How CSR Improves Organizations From Within

If your goal is to motivate your employees, chances are that fair labor practices will be a better carrot than fatter profits.

A growing number of published reports suggest that businesses are more likely to motivate their employees by practicing corporate social responsibility (CSR) than they are through the traditional external motivators, such as increasing profits and boosting their public image.

Proponents of CSR tout the positive impact it can have on an organization’s operations. But there has recently been more research and reporting on the less talked about side effects of how CSR affects employees.

In a 2017 article for Conscious Company Media, Olivia Vande Griek states that CSR programs have been shown to benefit employees, improve employee relations, and solidify employee identification with a company. CSR increases employee commitment, retention, engagement, performance and creativity, and it makes a company more attractive to potential hires.

The article cites research reported by Chieh-Peng Lin et al. in the Journal of Business Ethics that defines “corporate citizenship—also known as corporate social responsibility (CSR)” as “a company’s engagement in activity that appears to advance a social agenda beyond that required by law.” In other words, CSR happens when a company goes above and beyond to make the world a better place.
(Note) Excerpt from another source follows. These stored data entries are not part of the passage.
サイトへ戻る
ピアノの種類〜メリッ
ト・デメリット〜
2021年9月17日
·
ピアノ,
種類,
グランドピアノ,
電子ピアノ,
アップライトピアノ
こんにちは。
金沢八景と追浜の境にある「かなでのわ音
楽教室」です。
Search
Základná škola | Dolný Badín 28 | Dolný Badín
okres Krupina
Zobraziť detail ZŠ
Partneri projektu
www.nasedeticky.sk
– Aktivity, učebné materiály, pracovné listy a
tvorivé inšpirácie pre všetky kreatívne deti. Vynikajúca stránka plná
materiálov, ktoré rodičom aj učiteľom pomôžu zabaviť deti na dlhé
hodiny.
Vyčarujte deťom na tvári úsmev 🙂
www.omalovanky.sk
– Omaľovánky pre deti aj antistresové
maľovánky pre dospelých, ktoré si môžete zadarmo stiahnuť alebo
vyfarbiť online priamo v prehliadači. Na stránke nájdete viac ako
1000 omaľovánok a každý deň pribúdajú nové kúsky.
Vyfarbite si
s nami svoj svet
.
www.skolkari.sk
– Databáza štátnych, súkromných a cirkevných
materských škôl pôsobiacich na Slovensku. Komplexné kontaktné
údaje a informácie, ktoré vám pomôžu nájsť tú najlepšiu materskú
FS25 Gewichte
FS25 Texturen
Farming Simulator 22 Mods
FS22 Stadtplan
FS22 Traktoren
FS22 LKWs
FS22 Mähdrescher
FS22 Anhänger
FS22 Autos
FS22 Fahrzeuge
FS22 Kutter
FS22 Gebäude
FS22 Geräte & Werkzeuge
This practice can inspire employees to do more than the minimum job requirements through their own behaviors, such as by helping co-workers with tasks that are not their own responsibility, or by taking the time to help new employees through the orientation process. The report categorizes these extra behaviors as conscientiousness, altruism, sportsmanship, courtesy and civic virtue and states that 53 percent of the studies it identified “report evidence of a positive relationship between corporate citizenship and financial performance.”
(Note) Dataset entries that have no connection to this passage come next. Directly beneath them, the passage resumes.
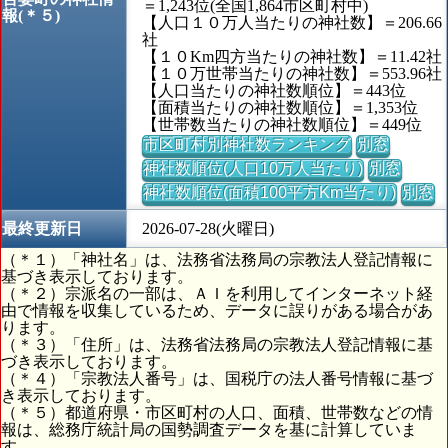
＝1,243位(全国1,864市区町村中)
報(＊５)
【人口１０万人当たりの神社数】＝206.66
社
【１０Km四方当たりの神社数】＝11.42社
【１０万世帯当たりの神社数】＝553.96社
【人口当たりの神社数順位】＝443位
【面積当たりの神社数順位】＝1,353位
【世帯数当たりの神社数順位】＝449位
市区町村別神社数ランキング
別窓
神社数順位(人口10万人当たり)
別窓
神社数順位(面積100平方Km当たり)
別窓
最終更新日
2026-07-28(火曜日)
（＊１）「神社名」は、法務省法務局の宗教法人登記情報に
基づき表示しております。
（＊２）宗派名の一部は、ＡＩを利用してインターネット経
由で情報を収集しているため、データに誤りがある場合があ
ります。
（＊３）「住所」は、法務省法務局の宗教法人登記情報に基
づき表示しております。
（＊４）「宗教法人番号」は、国税庁の法人番号情報に基づ
き表示しております。
（＊５）都道府県・市区町村の人口、面積、世帯数などの情
報は、総務庁統計局の国勢調査データを基に計算していま
す。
Additional research reported in the Journal of Management Studies found that perceived social responsibility was a better predictor of how employees identified with an organization than its perceived financial performance. Employee commitment goes hand in hand with being able to identify with an organization and leads to higher rates of employee retention, which can save a business the considerable cost of hiring. For example, a study reported in the Journal of Occupational and Organizational Psychology study found a positive correlation between an organization offering employees paid hours to volunteer for a cause of their choice, and an employee’s intention to continue working for and identify with that organization.

One reason CSR can motivate employees to stick around is its positive effect on self-esteem: “Social identity theory suggests that job applicants have higher self-images when working for socially responsive firms over their less responsive counterparts,” according to Greening and Turban, whose research supported the theory, finding that job applicants are more likely to pursue positions with socially responsible companies than those with poor social reputations. Simply put, feeling better about where you work leads to feeling better about yourself.
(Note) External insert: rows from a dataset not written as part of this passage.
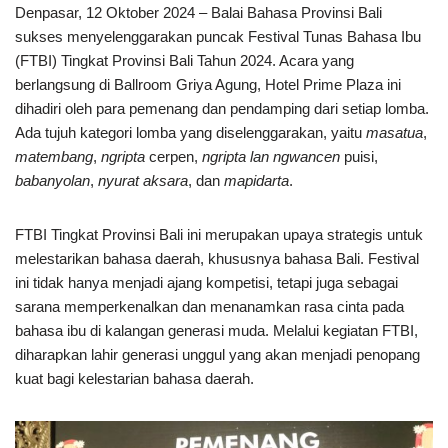
Denpasar, 12 Oktober 2024 – Balai Bahasa Provinsi Bali
sukses menyelenggarakan puncak Festival Tunas Bahasa Ibu
(FTBI) Tingkat Provinsi Bali Tahun 2024. Acara yang
berlangsung di Ballroom Griya Agung, Hotel Prime Plaza ini
dihadiri oleh para pemenang dan pendamping dari setiap lomba.
Ada tujuh kategori lomba yang diselenggarakan, yaitu
masatua
,
matembang
,
ngripta
cerpen,
ngripta
lan
ngwancen
puisi,
babanyolan
,
nyurat
aksara
, dan
mapidarta
.
FTBI Tingkat Provinsi Bali ini merupakan upaya strategis untuk
melestarikan bahasa daerah, khususnya bahasa Bali. Festival
ini tidak hanya menjadi ajang kompetisi, tetapi juga sebagai
sarana memperkenalkan dan menanamkan rasa cinta pada
bahasa ibu di kalangan generasi muda. Melalui kegiatan FTBI,
diharapkan lahir generasi unggul yang akan menjadi penopang
kuat bagi kelestarian bahasa daerah.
Kevin Kruse, founder and CEO of online learning platform LEADx.org, wrote about engagement in Forbes, defining employee engagement as the “emotional commitment the employee has to the organization and its goals…Engaged employees actually care about their work and their company.” If a company can increase employee engagement through CSR, the company essentially increases the amount the employee cares about the company’s outcomes. Therefore, more engaged employees generally perform better.

According to the Conscious Company Media article, CSR can improve “creative involvement, including generating new but practical ideas, originality, and creative problem solving.”

Researchers and employers are coming to understand CSR’s internal benefits, which include employee camaraderie, better retention and improved applicant attraction, in addition to the more well-established external benefits.